Adjoint operators, gauge invariant perturbations, and covariant symplectic structure for black holes in string theory

TL;DR

This paper derives comprehensive gauge-invariant perturbation expressions for static charged black holes in string theory, applicable to extremal and nonextremal cases, and establishes a covariant symplectic structure using adjoint operators.

Contribution

It introduces a novel method using Wald's adjoint operators to obtain gauge-invariant perturbations and covariant symplectic structures for black holes in string theory.

Findings

Derived complete perturbation expressions valid below Planck scale

Established a local continuity law for field perturbations

Identified conserved quantities and symplectic structure in phase space

Abstract

Expressions for the general and complete perturbations in terms of Debye potentials of static charged black holes in string theory, valid for curvature below the Planck scale, are derived starting from a decoupled set of equations and using Wald's method of adjoint operators.

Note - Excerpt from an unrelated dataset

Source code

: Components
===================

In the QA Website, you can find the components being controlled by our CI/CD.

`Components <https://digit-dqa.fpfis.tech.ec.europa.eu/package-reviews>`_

Our results cover both extremal and nonextremal black holes and are valid for arbitrary values of the dilaton coupling parameter. The decoupled set is obtained using the Newman-Penrose formulation of the Einstein-Maxwell-dilaton theory and involves naturally field quantities invariant under both ordinary gauge transformations of the electromagnetic potential perturbations and infinitesimal rotations of the perturbed tetrad. Furthermore, using the recent pointed out relationship between adjoint operators and conserved currents, a local continuity law for the field perturbations in terms of the potentials is also obtained. It is shown that such continuity equation implies the existence of conserved quantities and of a covariant symplectic structure on the phase space. Future extensions of the present results are discussed.